Observe how vivid a light such a passage as this throws upon the clause in Geoffrey's charter:—
"Non mittam aliam Justiciam super eum in Comitatu illo, nisi ita sit quod aliquando mittam aliquem de paribus suis qui audiat cum illo quod placita mea juste tractentur."
The whole clause breathes the very spirit of feudalism. It betrays the hatred of Geoffrey and his class for those upstarts, as they deemed them, the royal justices, who, clad in all the authority of the Crown, intruded themselves into their local courts and checked them in the exercise of their power. Henceforth, in the courts of the favoured earl, the representative of the Crown was to make his appearance not regularly, but only now and then ("aliquando"); moreover, when he came, he was to figure in court not as the superior ("super eum"), but as the colleague ("cum illo") of the earl; and, lastly, he was not to belong to the upstart ministerial class: he was to be one of his own class—of his "peers" ("de paribus suis").
As an illustrative parallel to this clause, I am tempted to quote a remarkable charter, unnoticed, it would seem, not only by our historians, but even by Mr. Eyton himself. The Assize of Clarendon, a quarter of a century (1166) after the date of our charter to Geoffrey, contained clauses specially aimed against such exemption as he sought. Referring to these clauses, Dr. Stubbs writes:—
"No franchise is to exclude the justices.... In the article which directs the admission of the justices into every franchise may be detected one sign of the anti-feudal policy which the king had all his life to maintain."[347]
But the clauses in question, though their sweeping character fully justifies this description,[348] contrast strangely with the humble, almost apologetic, charter in which Henry II., immediately afterwards, announces that he is only sending his "justicia" into the patrimony of St. Cuthbert "by permission" of the bishop, and as a quite exceptional measure, not to be taken again. It throws, perhaps, some new light on the character and methods of the king, when we find him thus stooping, in form, to gain his point in fact.
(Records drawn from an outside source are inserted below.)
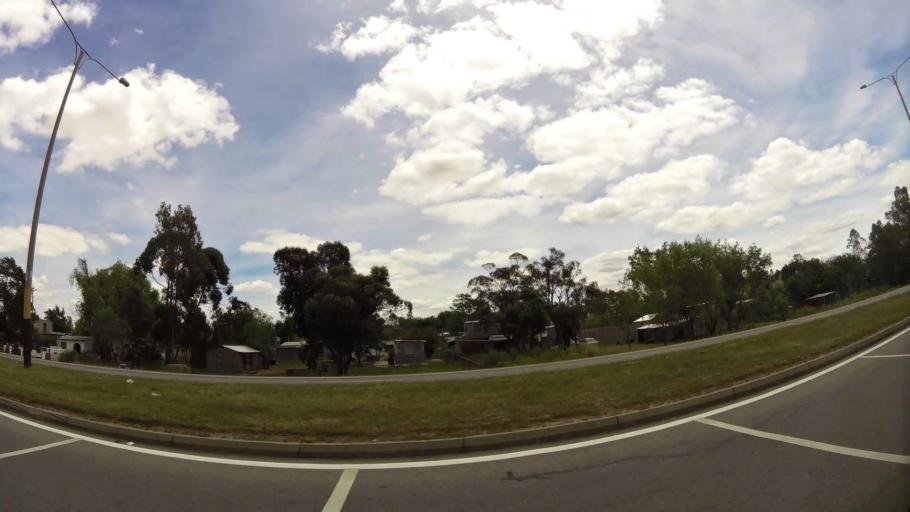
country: UY
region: Canelones
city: Pando
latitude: -34.8034
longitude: -55.9542
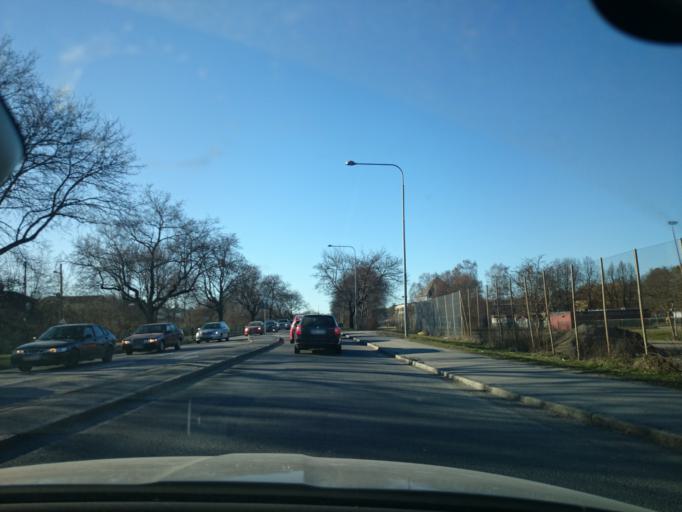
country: SE
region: Stockholm
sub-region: Huddinge Kommun
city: Huddinge
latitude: 59.2820
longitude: 17.9981
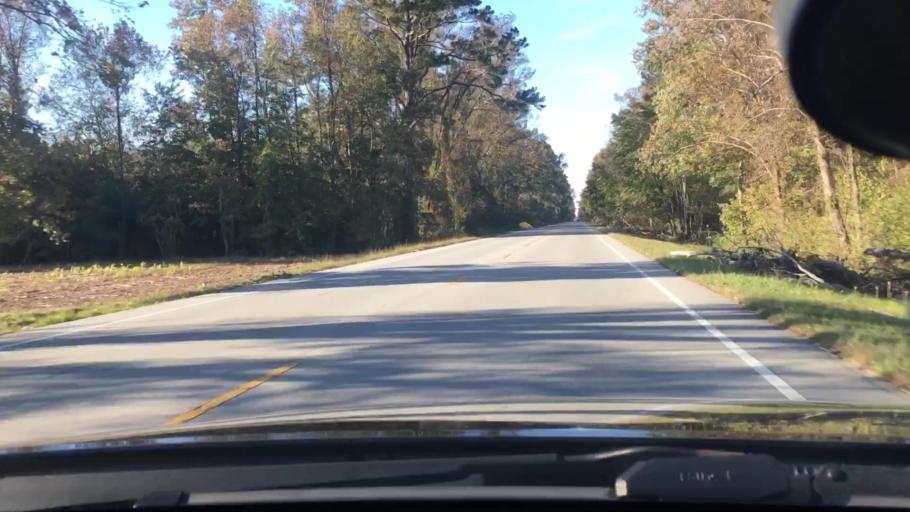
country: US
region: North Carolina
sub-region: Craven County
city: New Bern
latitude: 35.1819
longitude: -77.0482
"Henricus Rex Angl' et Dux Normann' et Aquitan' et Comes Andegav', justiciariis Vicecomitibus et omnibus ministris suis de Eborac'sir et de Nordhummerlanda salutem. Sciatis quod consilio Baronum meorum,[349] et Episcopi Dunelmensis licencia, mitto hac vice in terram sancti Cuthberti justiciam meam, quæ[350] videat ut fiat justicia secundum assisam meam de latronibus et murdratoribus et roboratoribus;[351] non quia velim ut trahatur in consuetudinem tempore meo vel heredum meorum, sed ad tempus hoc facio, pro prædicta necessitate; quia volo quod terra beati Cuthberti suas habeat libertates et antiquas consuetudines, sicut unquam melius habuit. T. Gavfrido Archiepiscopo [sic] Cant. Ric. Arch. Pictav. Comite Gaufrido, Ricardo de Luci. Apud Wodestoc."[352]
The first charter of the Empress has now been sufficiently discussed. It was, of course, his possession of the Tower that enabled Geoffrey to extort such terms, the command of that fortress being essential to the Empress, to overawe the disaffected citizens.
[248] "Itaque multæ fuit molis Londoniensium animos permulcere posse, ut, cum hæc statim post Pascha (ut dixi) fuerint actitata, vix paucis ante Nativitatem beati Johannis diebus imperatricem reciperent" (p. 748).
[249] "Galfridus de Mandevilla firmavit Turrim Londoniensem. Idibus Maii Albericus de Ver Londoniis occiditur" (M. Paris, Chron. Major., ii. 174).